■ TRECHO DO DOCUMENTO
+-------+

A dona de casa Jéssica Regina Silva mora em Francisco Morato, na Grande São Paulo, com o marido, seis filhos e quatro irmãos adolescentes em uma casa cedida pela igreja. Isto porque, no dia 2 de janeiro, ela perdeu tudo que tinha. A casa que estava construindo no Parque São Joaquim foi atingida por um imóvel que deslizou e desabou durante o temporal. “Foi um barulho forte, apagou as luzes e, quando acendeu, vi meu esposo desmaiado, cheio de sangue. Um bloco de concreto atingiu meu bebê e meu filho de 5 anos teve de passar por cirurgia”, lembra.
Como ela, ao menos 4 milhões de pessoas vivem em áreas de risco em todo o país, segundo o Serviço Geológico do Brasil. O mapeamento, no entanto, foi feito entre 2011 e 2020 em apenas 1.605 cidades, cerca de um quinto dos municípios brasileiros. O levantamento indicou 14.443 áreas com alto risco e 954 mil moradias nestas condições. Apenas em 194 municípios riscos não foram identificados.

+-------+

■ LISTAGEM DE DADOS
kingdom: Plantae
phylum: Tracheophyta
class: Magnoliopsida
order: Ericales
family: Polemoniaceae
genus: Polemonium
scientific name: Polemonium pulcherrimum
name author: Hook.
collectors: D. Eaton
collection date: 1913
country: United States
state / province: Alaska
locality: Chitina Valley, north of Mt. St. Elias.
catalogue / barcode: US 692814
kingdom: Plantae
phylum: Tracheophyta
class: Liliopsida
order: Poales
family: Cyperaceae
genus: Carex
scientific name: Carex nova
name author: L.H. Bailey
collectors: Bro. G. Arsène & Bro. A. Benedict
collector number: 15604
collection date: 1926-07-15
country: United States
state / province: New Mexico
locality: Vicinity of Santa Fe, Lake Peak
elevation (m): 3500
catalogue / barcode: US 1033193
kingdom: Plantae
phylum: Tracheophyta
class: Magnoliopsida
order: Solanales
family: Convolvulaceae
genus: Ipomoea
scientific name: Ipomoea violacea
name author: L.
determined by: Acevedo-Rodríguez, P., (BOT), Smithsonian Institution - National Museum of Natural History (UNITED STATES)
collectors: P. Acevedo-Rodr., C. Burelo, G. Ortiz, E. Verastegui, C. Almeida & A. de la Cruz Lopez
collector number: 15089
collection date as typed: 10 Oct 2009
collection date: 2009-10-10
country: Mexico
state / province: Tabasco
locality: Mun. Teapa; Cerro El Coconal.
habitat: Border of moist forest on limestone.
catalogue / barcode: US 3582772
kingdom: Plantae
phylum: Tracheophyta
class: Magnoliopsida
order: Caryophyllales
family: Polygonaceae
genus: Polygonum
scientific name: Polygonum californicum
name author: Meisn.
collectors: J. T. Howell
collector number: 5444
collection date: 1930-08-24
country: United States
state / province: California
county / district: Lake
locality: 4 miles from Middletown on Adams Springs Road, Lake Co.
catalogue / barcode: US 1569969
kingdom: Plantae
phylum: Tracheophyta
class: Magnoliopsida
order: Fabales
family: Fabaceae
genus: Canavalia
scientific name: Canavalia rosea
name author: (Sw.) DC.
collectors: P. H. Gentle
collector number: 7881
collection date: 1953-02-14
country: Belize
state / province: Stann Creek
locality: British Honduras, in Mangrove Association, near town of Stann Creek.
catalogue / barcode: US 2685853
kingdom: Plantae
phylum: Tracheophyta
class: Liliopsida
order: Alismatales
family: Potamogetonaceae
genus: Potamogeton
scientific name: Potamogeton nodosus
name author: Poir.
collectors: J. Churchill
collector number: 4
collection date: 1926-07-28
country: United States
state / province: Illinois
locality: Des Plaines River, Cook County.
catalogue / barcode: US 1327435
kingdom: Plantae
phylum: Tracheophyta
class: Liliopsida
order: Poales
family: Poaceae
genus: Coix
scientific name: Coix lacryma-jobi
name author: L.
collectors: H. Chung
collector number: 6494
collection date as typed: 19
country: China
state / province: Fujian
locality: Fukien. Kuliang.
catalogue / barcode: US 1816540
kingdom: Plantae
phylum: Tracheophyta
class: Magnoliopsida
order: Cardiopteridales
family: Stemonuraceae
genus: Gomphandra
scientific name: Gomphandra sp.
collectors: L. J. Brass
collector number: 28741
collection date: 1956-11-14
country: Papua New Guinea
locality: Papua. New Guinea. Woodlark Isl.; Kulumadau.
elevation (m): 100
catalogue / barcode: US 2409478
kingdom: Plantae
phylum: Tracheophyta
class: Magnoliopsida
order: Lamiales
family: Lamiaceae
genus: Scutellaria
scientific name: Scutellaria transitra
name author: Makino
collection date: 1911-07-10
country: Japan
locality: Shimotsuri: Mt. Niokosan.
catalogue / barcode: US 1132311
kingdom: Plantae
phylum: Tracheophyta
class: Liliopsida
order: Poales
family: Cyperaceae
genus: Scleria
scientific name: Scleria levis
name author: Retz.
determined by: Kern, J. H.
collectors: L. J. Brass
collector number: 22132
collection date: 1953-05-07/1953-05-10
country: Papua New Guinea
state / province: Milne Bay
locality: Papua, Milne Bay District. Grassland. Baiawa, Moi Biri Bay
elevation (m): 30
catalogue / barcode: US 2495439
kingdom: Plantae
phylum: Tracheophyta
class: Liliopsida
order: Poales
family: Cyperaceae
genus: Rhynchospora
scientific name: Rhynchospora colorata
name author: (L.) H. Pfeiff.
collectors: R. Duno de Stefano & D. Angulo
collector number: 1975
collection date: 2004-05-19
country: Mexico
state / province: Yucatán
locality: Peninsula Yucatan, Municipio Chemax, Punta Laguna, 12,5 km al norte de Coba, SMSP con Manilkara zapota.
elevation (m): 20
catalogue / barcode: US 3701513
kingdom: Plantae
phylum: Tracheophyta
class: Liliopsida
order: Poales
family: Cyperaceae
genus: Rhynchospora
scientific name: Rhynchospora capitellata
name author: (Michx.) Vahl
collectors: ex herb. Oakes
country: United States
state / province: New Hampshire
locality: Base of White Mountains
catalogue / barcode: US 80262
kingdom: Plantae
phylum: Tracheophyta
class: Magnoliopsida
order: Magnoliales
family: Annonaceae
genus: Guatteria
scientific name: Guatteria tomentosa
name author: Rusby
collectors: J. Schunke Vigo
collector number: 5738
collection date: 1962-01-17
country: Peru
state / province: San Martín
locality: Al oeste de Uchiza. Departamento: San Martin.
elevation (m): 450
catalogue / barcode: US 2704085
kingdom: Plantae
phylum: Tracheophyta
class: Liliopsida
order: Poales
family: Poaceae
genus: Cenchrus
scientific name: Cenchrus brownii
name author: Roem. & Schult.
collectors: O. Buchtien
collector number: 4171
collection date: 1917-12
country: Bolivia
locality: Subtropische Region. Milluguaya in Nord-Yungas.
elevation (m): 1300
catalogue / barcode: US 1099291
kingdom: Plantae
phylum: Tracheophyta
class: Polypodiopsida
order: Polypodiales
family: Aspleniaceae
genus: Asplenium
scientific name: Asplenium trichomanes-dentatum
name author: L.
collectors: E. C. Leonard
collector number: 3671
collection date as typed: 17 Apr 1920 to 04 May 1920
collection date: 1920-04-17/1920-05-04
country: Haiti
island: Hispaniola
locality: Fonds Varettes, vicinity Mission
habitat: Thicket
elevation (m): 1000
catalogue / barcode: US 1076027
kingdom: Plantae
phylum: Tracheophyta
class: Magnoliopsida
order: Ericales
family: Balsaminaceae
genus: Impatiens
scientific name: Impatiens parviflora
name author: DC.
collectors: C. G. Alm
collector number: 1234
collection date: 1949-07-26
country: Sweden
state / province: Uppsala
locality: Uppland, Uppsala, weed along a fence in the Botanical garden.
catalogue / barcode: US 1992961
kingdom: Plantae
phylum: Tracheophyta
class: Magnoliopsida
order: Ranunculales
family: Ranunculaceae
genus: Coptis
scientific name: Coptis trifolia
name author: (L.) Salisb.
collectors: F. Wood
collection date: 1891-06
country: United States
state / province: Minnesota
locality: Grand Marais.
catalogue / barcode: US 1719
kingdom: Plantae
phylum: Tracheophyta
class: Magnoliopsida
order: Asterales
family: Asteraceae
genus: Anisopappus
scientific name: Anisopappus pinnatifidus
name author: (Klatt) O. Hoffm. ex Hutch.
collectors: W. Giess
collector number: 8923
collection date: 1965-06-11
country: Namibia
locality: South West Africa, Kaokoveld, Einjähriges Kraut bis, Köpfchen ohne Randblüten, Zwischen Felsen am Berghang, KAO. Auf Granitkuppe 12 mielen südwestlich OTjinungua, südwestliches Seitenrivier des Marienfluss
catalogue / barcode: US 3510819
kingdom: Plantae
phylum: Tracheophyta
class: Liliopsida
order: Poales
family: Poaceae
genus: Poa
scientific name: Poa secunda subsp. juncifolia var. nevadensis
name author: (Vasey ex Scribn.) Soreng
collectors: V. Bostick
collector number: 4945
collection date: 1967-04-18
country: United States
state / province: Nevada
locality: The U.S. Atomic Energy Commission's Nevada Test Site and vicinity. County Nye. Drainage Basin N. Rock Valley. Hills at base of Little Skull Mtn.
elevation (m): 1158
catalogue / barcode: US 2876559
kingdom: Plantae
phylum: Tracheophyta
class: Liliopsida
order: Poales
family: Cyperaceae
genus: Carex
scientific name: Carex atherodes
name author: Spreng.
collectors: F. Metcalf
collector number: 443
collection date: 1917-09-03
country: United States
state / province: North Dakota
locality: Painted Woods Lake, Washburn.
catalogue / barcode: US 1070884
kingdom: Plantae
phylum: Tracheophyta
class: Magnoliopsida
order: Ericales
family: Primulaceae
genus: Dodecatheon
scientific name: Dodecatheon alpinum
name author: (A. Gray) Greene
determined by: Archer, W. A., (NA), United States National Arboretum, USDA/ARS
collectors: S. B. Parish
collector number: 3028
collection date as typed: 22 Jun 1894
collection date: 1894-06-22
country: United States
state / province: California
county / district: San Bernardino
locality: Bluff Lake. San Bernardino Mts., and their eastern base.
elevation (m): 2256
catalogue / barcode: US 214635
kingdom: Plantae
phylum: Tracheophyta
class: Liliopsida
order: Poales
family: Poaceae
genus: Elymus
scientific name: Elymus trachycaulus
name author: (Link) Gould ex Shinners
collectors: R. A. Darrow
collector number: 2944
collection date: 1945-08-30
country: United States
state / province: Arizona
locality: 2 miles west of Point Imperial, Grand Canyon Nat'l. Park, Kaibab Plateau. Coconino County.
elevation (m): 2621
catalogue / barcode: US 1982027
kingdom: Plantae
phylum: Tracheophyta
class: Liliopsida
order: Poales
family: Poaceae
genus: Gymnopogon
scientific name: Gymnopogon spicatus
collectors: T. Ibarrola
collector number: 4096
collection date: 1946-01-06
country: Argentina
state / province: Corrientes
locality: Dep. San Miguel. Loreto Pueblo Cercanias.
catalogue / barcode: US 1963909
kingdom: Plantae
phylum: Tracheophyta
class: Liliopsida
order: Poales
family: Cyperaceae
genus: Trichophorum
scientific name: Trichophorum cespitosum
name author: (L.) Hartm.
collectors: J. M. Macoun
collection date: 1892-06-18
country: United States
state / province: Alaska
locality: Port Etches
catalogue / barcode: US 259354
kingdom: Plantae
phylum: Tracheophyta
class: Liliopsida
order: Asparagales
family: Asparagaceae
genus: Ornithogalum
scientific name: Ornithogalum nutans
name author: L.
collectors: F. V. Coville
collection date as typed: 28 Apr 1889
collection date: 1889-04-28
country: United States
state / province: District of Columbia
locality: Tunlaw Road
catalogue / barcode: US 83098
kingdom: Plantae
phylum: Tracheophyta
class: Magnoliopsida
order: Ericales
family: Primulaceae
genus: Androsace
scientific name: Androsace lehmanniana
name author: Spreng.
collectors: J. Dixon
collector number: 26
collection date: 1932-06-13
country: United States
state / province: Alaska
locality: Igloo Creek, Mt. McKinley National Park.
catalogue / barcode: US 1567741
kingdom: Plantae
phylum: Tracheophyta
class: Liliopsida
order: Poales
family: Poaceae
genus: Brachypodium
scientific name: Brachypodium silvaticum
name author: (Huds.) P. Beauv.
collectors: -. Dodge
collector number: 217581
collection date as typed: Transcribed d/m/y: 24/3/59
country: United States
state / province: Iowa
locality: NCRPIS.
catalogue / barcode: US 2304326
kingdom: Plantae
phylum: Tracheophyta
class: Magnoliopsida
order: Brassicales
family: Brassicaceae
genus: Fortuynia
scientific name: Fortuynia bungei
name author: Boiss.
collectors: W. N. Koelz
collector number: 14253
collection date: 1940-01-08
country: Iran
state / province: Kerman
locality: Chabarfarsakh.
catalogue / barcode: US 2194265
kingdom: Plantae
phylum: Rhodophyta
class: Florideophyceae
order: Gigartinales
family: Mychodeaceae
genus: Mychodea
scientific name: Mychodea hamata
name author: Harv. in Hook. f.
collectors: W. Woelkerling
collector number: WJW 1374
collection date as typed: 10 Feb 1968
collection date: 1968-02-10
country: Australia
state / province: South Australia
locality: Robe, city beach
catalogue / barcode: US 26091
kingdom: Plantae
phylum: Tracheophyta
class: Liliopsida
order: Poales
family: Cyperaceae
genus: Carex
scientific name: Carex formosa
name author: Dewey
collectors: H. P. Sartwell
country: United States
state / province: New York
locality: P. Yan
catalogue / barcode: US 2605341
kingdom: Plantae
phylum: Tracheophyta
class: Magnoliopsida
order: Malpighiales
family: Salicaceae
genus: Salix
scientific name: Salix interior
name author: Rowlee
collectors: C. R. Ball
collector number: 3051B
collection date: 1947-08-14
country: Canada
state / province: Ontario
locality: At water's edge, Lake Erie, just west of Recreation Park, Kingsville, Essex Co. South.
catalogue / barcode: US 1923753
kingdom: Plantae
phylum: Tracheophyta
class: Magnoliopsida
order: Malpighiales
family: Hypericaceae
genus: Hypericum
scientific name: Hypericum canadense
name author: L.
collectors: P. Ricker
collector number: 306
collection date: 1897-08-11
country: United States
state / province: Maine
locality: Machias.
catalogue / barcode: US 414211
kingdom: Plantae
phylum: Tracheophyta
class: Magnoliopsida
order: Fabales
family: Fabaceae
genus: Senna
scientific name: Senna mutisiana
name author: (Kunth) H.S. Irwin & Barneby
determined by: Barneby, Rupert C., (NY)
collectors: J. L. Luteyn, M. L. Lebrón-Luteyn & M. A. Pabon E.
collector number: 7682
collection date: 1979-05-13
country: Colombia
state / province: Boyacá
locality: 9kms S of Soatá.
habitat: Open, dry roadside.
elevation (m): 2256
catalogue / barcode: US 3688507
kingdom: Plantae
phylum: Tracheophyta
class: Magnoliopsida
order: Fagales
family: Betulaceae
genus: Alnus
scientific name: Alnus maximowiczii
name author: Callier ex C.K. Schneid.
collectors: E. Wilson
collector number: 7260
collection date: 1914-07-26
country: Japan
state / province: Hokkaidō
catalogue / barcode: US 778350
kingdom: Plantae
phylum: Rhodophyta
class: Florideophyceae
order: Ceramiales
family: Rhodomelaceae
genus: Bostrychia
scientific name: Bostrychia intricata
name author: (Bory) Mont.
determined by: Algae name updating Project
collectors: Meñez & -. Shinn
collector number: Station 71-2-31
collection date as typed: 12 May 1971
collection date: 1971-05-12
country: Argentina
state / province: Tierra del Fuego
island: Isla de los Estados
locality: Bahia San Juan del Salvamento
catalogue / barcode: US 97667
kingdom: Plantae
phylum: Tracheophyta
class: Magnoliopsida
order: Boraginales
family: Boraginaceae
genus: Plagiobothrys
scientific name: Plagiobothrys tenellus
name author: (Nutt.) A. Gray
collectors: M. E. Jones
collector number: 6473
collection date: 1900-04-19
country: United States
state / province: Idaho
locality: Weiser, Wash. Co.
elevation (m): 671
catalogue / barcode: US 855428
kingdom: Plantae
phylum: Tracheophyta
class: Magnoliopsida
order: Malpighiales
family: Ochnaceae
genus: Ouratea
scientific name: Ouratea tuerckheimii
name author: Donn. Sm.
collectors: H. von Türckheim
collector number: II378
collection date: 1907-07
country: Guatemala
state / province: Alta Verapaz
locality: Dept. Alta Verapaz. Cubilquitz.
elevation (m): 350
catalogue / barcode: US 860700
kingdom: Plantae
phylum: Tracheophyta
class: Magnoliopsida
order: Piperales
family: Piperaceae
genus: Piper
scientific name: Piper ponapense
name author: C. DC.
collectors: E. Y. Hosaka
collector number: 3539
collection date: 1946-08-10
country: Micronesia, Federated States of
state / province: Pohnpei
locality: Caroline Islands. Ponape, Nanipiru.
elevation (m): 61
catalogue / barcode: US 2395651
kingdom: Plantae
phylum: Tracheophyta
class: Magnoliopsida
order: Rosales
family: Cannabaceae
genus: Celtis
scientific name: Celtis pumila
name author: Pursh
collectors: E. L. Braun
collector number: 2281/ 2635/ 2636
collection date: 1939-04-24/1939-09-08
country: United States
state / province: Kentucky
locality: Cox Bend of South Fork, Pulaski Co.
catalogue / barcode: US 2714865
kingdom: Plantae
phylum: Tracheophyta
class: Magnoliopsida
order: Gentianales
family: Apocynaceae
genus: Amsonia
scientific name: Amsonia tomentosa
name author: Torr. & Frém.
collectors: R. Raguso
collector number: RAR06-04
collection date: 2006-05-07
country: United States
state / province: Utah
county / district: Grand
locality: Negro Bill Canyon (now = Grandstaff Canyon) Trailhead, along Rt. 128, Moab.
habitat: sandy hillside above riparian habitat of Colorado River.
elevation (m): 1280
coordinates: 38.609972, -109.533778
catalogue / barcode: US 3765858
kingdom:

+-------+

■ TAREFA ESCRITA 1
Com base no texto sobre áreas de risco, responda:
(a) Em que data Jéssica Regina Silva perdeu tudo o que tinha?
(b) Segundo o Serviço Geológico do Brasil, quantas pessoas, no mínimo, vivem em áreas de risco no país?
(c) Em quantos municípios não foram identificados riscos?
■ TAREFA ESCRITA 2
Prossiga o texto sobre áreas de risco, começando logo após a última frase apresentada.
Os registros não precisam ser consultados.

■ RESPOSTA 1
(a) Em 2 de janeiro.
(b) Ao menos 4 milhões de pessoas.
(c) Em 194 municípios.

■ RESPOSTA 2
“Esta é uma estimativa conservadora. O número é ainda maior e está se ampliando nos últimos 10, 15 anos. É um processo contínuo porque é preciso controlar o acesso às cidades, com planejamento urbano e de ocupação do solo. Hoje a ocupação é desordenada”, afirma o geólogo Renato Eugênio de Lima, que é consultor da ONU (Organização das Nações Unidas) para desastres naturais e diretor do Comitê da Unesco (Organização das Nações Unidas para a Educação, a Ciência e a Cultura) para deslizamentos.
Apenas entre janeiro e junho, as equipes da CPRM, que é uma empresa pública vinculada ao Ministério de Minas e Energia, identificou mais de 298 mil pessoas vivendo em áreas sujeitas a deslizamentos de terra, inundações, enxurradas, processos erosivos e queda de rochas, em 45 cidades de 17 estados.
O coordenador-executivo do Serviço Geológico, Julio Cesar Lana, explica que grande parte das áreas de risco no país estão relacionadas às inundações (34%) e aos deslizamentos (49%).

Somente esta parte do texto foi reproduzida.